In Rakesh Jaiswal’s practical vision for Ganga, he acknowledges that pre-disturbance storage is not possible for a river that serves so many of the Indian population, but this river does need rehabilitation. A lot of water is being wasted, and we need to establish water conservation in our homes, industries, and agricultural techniques.
The bottom line is this: if there is not water, there is no river.
The pollution dumped into the river needs to be strictly minimized, if not entirely stopped—we cannot pollute the water we drink! The government needs to treat effluents. It needs to monitor and eradicate agricultural runoff, pesticides, insecticides and non-point sources of pollution.
No industrialization should be allowed within a 200 m buffer of the Ganga. We want to make this a political issue and rally the leaders.

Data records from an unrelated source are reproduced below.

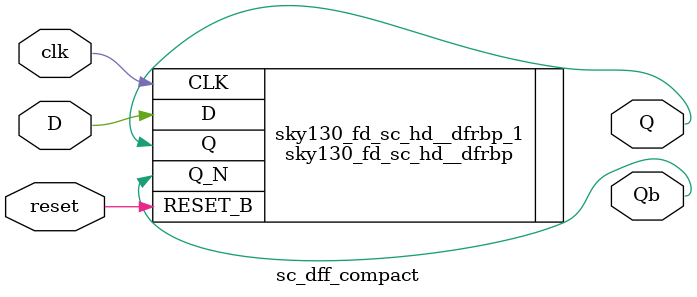
<source format=v>
`timescale 1ns / 1ps

module static_dff(set,
                  reset,
                  clk,
                  D,
                  Q);
//----- GLOBAL PORTS -----
input [0:0] set;
//----- GLOBAL PORTS -----
input [0:0] reset;
//----- GLOBAL PORTS -----
input [0:0] clk;
//----- INPUT PORTS -----
input [0:0] D;
//----- OUTPUT PORTS -----
output [0:0] Q;

//----- BEGIN wire-connection ports -----
//----- END wire-connection ports -----
sky130_fd_sc_hd__dfbbp sky130_fd_sc_hd__dfbbp(.CLK(clk), .D(D), .RESET_B(reset), .SET_B(SET), .Q(Q));


//----- BEGIN Registered ports -----
//----- END Registered ports -----

// ----- Internal logic should start here -----


// ----- Internal logic should end here -----
endmodule
// ----- END Verilog module for static_dff -----


// ----- Template Verilog module for sc_dff_compact -----
// ----- Verilog module for sc_dff_compact -----
module sc_dff_compact(reset,
                      clk,
                      D,
                      Q,
                      Qb);
//----- GLOBAL PORTS -----
input [0:0] reset;
//----- GLOBAL PORTS -----
input [0:0] clk;
//----- INPUT PORTS -----
input [0:0] D;
//----- OUTPUT PORTS -----
output [0:0] Q;
//----- OUTPUT PORTS -----
output [0:0] Qb;
sky130_fd_sc_hd__dfrbp sky130_fd_sc_hd__dfrbp_1(.CLK(clk), .D(D), .RESET_B(reset),  .Q(Q),  .Q_N(Qb));
//----- BEGIN wire-connection ports -----
//----- END wire-connection ports -----


//----- BEGIN Registered ports -----
//----- END Registered ports -----

// ----- Internal logic should start here -----


// ----- Internal logic should end here -----
endmodule
// ----- END Verilog module for sc_dff_compact -----


// ----- Template Verilog module for iopad -----
// ----- Verilog module for iopad -----
/*module iopad(pad,
             outpad,
             en,
             inpad);
//----- GPIO PORTS -----
inout [0:0] pad;
//----- INPUT PORTS -----
input [0:0] outpad;
//----- INPUT PORTS -----
input [0:0] en;
//----- OUTPUT PORTS -----
output [0:0] inpad;
sky130_fd_sc_hd__dfrbp_1 sky130_fd_sc_hd__dfrbp_1(.CLK(clk), .D(D), .RESET_B(reset),  .Q(Q),  .Q_N(Qb));
//----- BEGIN wire-connection ports -----
//----- END wire-connection ports -----


//----- BEGIN Registered ports -----
//----- END Registered ports -----

// ----- Internal logic should start here -----


// ----- Internal logic should end here -----
endmodule*/
// ----- END Verilog module for iopad -----

</source>
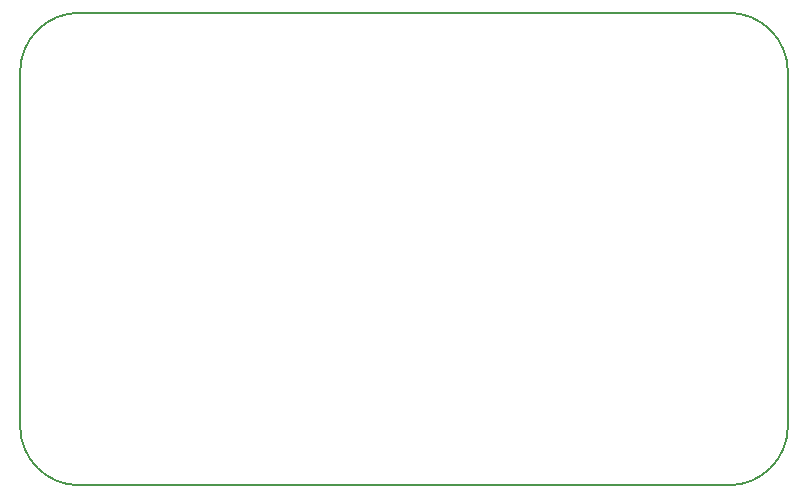
<source format=gbr>
%TF.GenerationSoftware,KiCad,Pcbnew,(5.1.6)-1*%
%TF.CreationDate,2020-12-10T00:03:04+01:00*%
%TF.ProjectId,06_I2C_2_NEOPIXELS,30365f49-3243-45f3-925f-4e454f504958,rev?*%
%TF.SameCoordinates,Original*%
%TF.FileFunction,Paste,Bot*%
%TF.FilePolarity,Positive*%
%FSLAX46Y46*%
G04 Gerber Fmt 4.6, Leading zero omitted, Abs format (unit mm)*
G04 Created by KiCad (PCBNEW (5.1.6)-1) date 2020-12-10 00:03:04*
%MOMM*%
%LPD*%
G01*
G04 APERTURE LIST*
%TA.AperFunction,Profile*%
%ADD10C,0.150000*%
%TD*%
G04 APERTURE END LIST*
D10*
X160000000Y-55000000D02*
G75*
G02*
X165000000Y-60000000I0J-5000000D01*
G01*
X165000000Y-90000000D02*
G75*
G02*
X160000000Y-95000000I-5000000J0D01*
G01*
X105000000Y-95000000D02*
G75*
G02*
X100000000Y-90000000I0J5000000D01*
G01*
X100000000Y-60000000D02*
G75*
G02*
X105000000Y-55000000I5000000J0D01*
G01*
X100000000Y-90000000D02*
X100000000Y-60000000D01*
X160000000Y-95000000D02*
X105000000Y-95000000D01*
X165000000Y-60000000D02*
X165000000Y-90000000D01*
X105000000Y-55000000D02*
X160000000Y-55000000D01*
M02*

</source>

Since this issue requires government support, the government needs to take strong, tenacious action. For the government to take action, it needs to be motivated. For the government to be motivated, it needs to hear from Indian citizens (both in India and abroad).
If I were to take Buddha’s life and values to heart, I would believe that the person who nurtures a being has a right over it, and the person who helps destroy something has no rights over it (remember when the Buddha picked up a bird injured by an archer’s arrow?). So far Rakesh Jaiswal and others like him are doing everyone else’s work—they are trying to protect the Ganga on everyone’s behalf. Though an extremely courageous action, they cannot succeed with so many people (and commercial interests) against them—for you are against them if you help pollute the Ganga, or do nothing to save it.
Jaiswal has received death threats from industries for hurting their businesses. We asked him why he still goes on with his work. “This is all I can do, if I try to not do it, this works brings me back to it. Rakesh means the moon, and I am the moon that sits on Lord Shiva’s locks. I protect the Ganga.”
She gives us life, and we give her … death?
For now, the Ganga belongs to Jaiswal and others like him. We need to do something to help the Ganga. Or forsake your rights to the holiest of all rivers. For tomorrow, there will be no river to save.
Ritu Primlani is President and Executive Director, Thimmakka’s Resources for Environmental Education.